It announced the closure last week when it released released its long-awaited transformation plan that outlines $25.3 million in proposed cuts to the institution's operating budget. It began the cost-cutting process in January 2013 when two task forces were asked to rank various campus programs according to their perceived value in order to avert a deficit.
The law library is one of four university libraries that will close by 2017.
Michael Plaxton, a law professor at the university, says the closure will be especially harmful to faculty.
“On the most prosaic level, legal academics often need legal materials outside of regular working hours," he wrote in an e-mail.
“This is particularly true given that law professors are frequently asked to express an opinion on legal issues that unexpectedly arise and that require an urgent response.
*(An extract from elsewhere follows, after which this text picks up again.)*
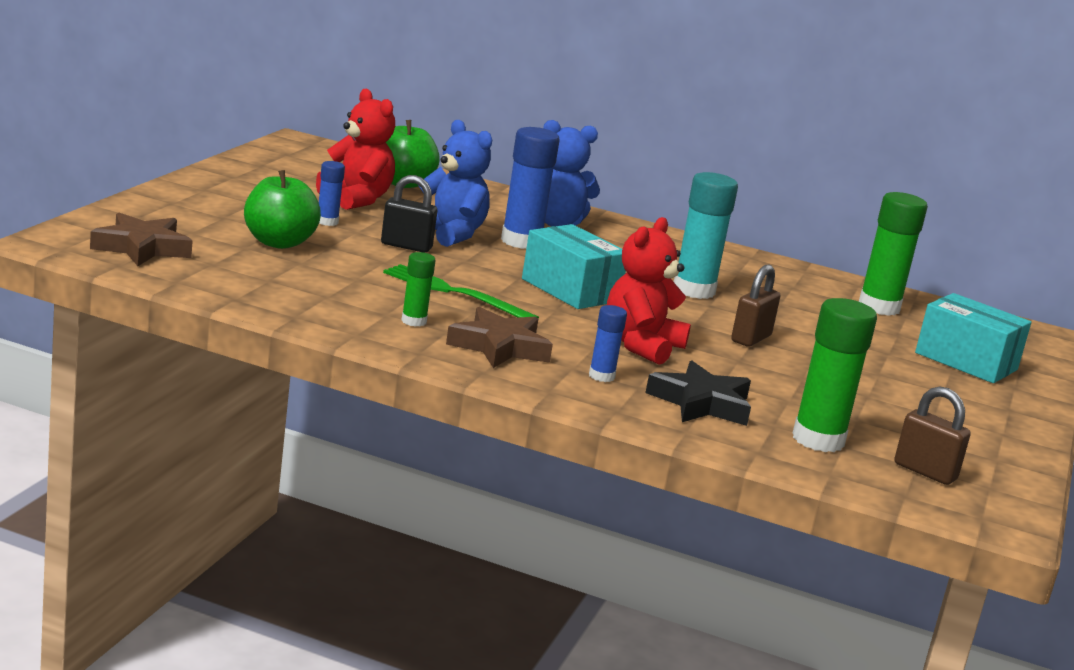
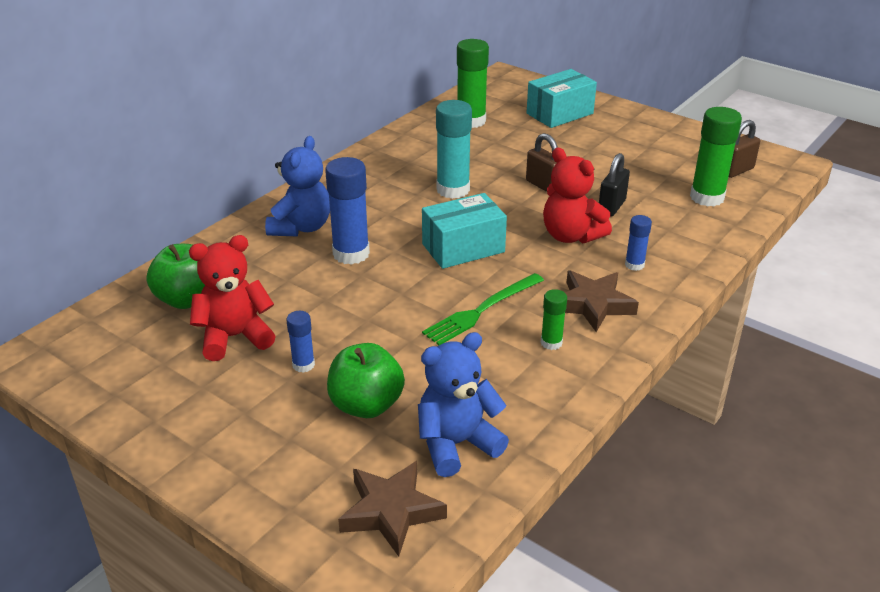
camera: 70 degrees left, 15 degrees up
(406, 246) = (368, 322): black padlock -> black padlock (611, 207)
(449, 234) = (334, 291): blue teddy bear -> blue teddy bear (456, 444)
(701, 403) = (666, 230): black star -> none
Having a law library ‘onsite,’ as it were, is a great help.”
But he also sees the library as an essential part of the broader Saskatoon legal community.
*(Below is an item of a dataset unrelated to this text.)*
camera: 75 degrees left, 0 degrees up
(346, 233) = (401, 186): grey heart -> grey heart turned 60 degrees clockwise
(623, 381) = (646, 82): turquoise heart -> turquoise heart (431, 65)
"[Law libraries] are places used not only by academics and students, but by members of the legal profession generally — and so, to an extent, are sites where law students are trained to think of themselves as part of a broader community of lawyers and jurists.”
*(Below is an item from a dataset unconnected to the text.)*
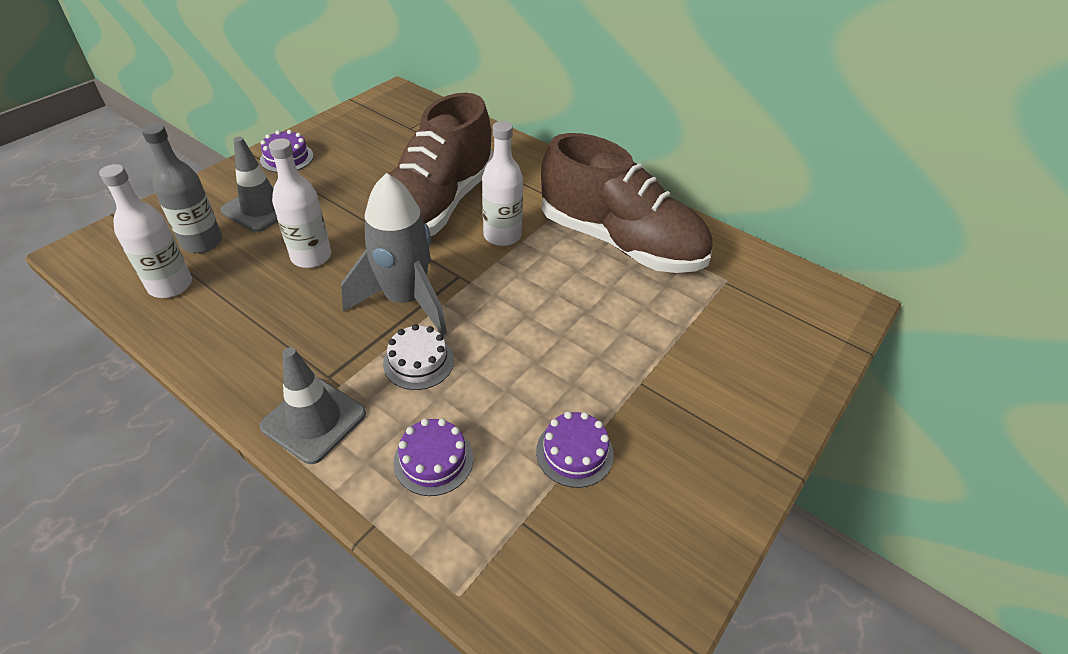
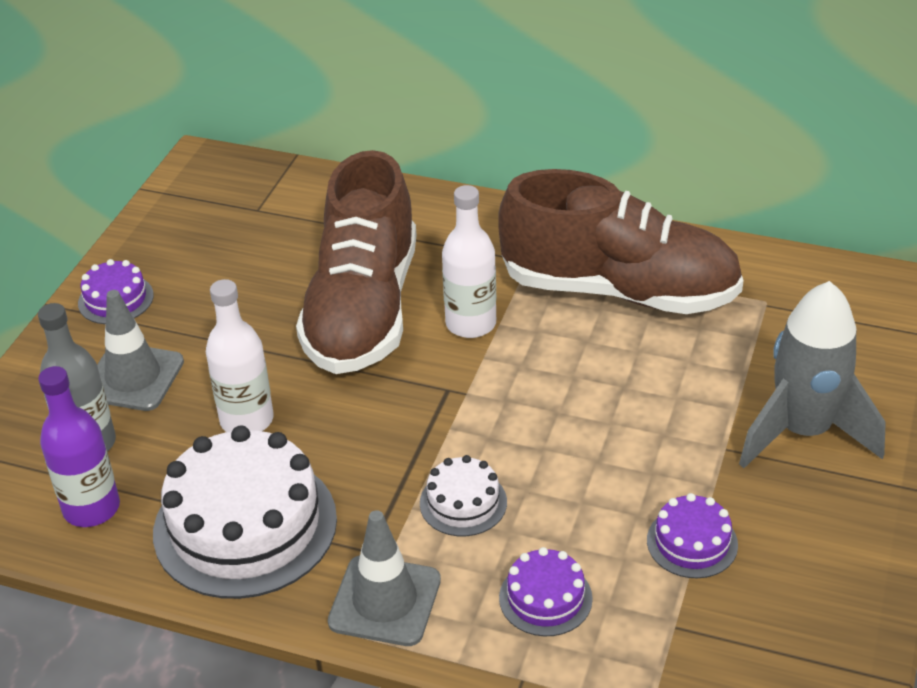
camera: 15 degrees left, 5 degrees down
(170, 285) = (91, 508): white bottle -> purple bottle
(258, 329) = (245, 525): none -> white cake
(405, 300) = (401, 438): grey rocket -> grey rocket (803, 432)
The university is currently looking at converting at least some of the libraries into additional study space, but Plaxton thinks that without a law library, the law school faces a branding problem.
“A law school without a law library looks amateurish and half-finished.”
Although much case law is now available online, Plaxton maintains that at a time when access to justice issues are at the forefront of the legal discourse, bricks-and-mortar libraries that are accessible to anyone remain essential.
While the Law Society of Saskatchewan has a library at the Saskatoon courthouse, it’s temporarily closed. People looking to use it are being directed to the university's library.